Search code examples
rperformancefor-loopmemory-efficient

Faster computation of double for loop?


I have a piece of working code that is taking too many hours (days?) to compute. I have a sparse matrix of 1s and 0s, I need to subtract each row from any other row, in all possible combinations, multiply the resulting vector by another vector, and finally average the values in it so to get a single scalar which I need to insert in a matrix. What I have is:

m <- matrix( 
c(0, 1, 1, 0, 1, 0, 1, 1, 0, 1, 0, 0, 1, 1, 0, 0), nrow=4,ncol=4,
byrow = TRUE)   

b <- c(1,2,3,4)

for (j in 1:dim(m)[1]){
 for (i in 1:dim(m)[1]){
    a <- m[j,] - m[i,]
    a[i] <- 0L
    a[a < 0] <- 0L
    c <- a*b
    d[i,j] <- mean(c[c > 0])
 }
}

The desired output is matrix with the same dimensions of m, where each entry is the result of these operations.

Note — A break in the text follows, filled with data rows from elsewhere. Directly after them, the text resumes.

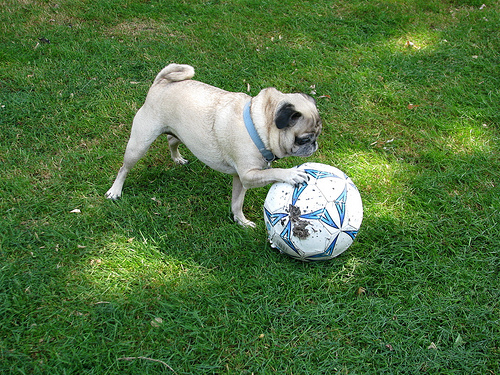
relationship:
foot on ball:
[286, 168, 311, 187] [271, 160, 359, 261]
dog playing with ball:
[87, 52, 326, 178] [271, 160, 359, 261]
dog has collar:
[87, 52, 326, 178] [237, 91, 271, 154]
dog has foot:
[87, 52, 326, 178] [286, 168, 311, 187]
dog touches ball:
[87, 52, 326, 178] [271, 160, 359, 261]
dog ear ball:
[87, 52, 326, 178] [271, 160, 359, 261]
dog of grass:
[87, 52, 326, 178] [353, 44, 385, 97]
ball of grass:
[271, 160, 359, 261] [353, 44, 385, 97]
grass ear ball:
[353, 44, 385, 97] [271, 160, 359, 261]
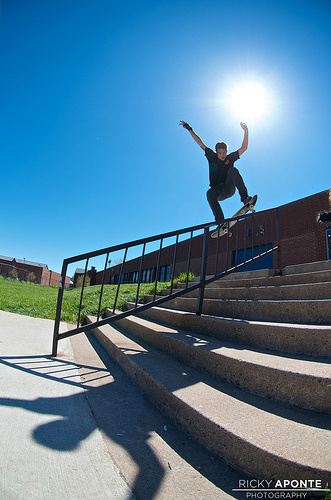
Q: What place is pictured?
A: It is a sidewalk.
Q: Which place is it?
A: It is a sidewalk.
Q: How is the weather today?
A: It is clear.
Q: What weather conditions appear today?
A: It is clear.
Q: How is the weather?
A: It is clear.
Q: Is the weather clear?
A: Yes, it is clear.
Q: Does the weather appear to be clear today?
A: Yes, it is clear.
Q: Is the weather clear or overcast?
A: It is clear.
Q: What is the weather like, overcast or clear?
A: It is clear.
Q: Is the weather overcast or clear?
A: It is clear.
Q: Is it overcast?
A: No, it is clear.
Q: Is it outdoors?
A: Yes, it is outdoors.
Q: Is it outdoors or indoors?
A: It is outdoors.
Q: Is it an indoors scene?
A: No, it is outdoors.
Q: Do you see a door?
A: Yes, there is a door.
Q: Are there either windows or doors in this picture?
A: Yes, there is a door.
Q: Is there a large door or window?
A: Yes, there is a large door.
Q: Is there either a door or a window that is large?
A: Yes, the door is large.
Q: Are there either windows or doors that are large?
A: Yes, the door is large.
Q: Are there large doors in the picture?
A: Yes, there is a large door.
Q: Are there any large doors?
A: Yes, there is a large door.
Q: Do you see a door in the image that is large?
A: Yes, there is a door that is large.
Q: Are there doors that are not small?
A: Yes, there is a large door.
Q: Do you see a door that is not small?
A: Yes, there is a large door.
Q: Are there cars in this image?
A: No, there are no cars.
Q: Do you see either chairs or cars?
A: No, there are no cars or chairs.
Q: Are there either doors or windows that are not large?
A: No, there is a door but it is large.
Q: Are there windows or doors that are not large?
A: No, there is a door but it is large.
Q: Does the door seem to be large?
A: Yes, the door is large.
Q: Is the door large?
A: Yes, the door is large.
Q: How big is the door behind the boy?
A: The door is large.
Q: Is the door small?
A: No, the door is large.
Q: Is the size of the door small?
A: No, the door is large.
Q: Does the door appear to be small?
A: No, the door is large.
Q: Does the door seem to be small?
A: No, the door is large.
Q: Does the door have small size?
A: No, the door is large.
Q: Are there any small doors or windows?
A: No, there is a door but it is large.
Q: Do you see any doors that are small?
A: No, there is a door but it is large.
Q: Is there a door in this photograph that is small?
A: No, there is a door but it is large.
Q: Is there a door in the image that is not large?
A: No, there is a door but it is large.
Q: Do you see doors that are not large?
A: No, there is a door but it is large.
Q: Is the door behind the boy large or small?
A: The door is large.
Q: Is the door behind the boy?
A: Yes, the door is behind the boy.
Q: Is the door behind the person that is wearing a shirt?
A: Yes, the door is behind the boy.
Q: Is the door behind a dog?
A: No, the door is behind the boy.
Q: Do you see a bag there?
A: No, there are no bags.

This loop works, but are there any ideas on how to make this more efficient? Thank you


Solution

  • My stupid solution is to use apply or sapply function, instead of for loop to do the iterations:

    sapply(1:dim(m)[1], function(k) {z <- t(apply(m, 1, function(x) m[k,]-x)); diag(z) <- 0; z[z<0] <- 0; apply(t(apply(z, 1, function(x) x*b)),1,function(x) mean(x[x>0]))})
    

    I tried to compare your solution and this in terms of running time in my computer, yours takes

    t1 <- Sys.time()
    d1 <- m
    for (j in 1:dim(m)[1]){
      for (i in 1:dim(m)[1]){
        a <- m[j,] - m[i,]
        a[i] <- 0L
        a[a < 0] <- 0L
        c <- a*b
        d1[i,j] <- mean(c[c > 0])
      }
    }
    Sys.time()-t1
    

    Yours needs Time difference of 0.02799988 secs. For mine, it is reduced a bit but not too much, i.e., Time difference of 0.01899815 secs, when you run

    t2 <- Sys.time()
    d2 <- sapply(1:dim(m)[1], function(k) {z <- t(apply(m, 1, function(x) m[k,]-x)); diag(z) <- 0; z[z<0] <- 0; apply(t(apply(z, 1, function(x) x*b)),1,function(x) mean(x[x>0]))})
    Sys.time()-t2
    

    You can try it on your own computer with larger matrix, good luck!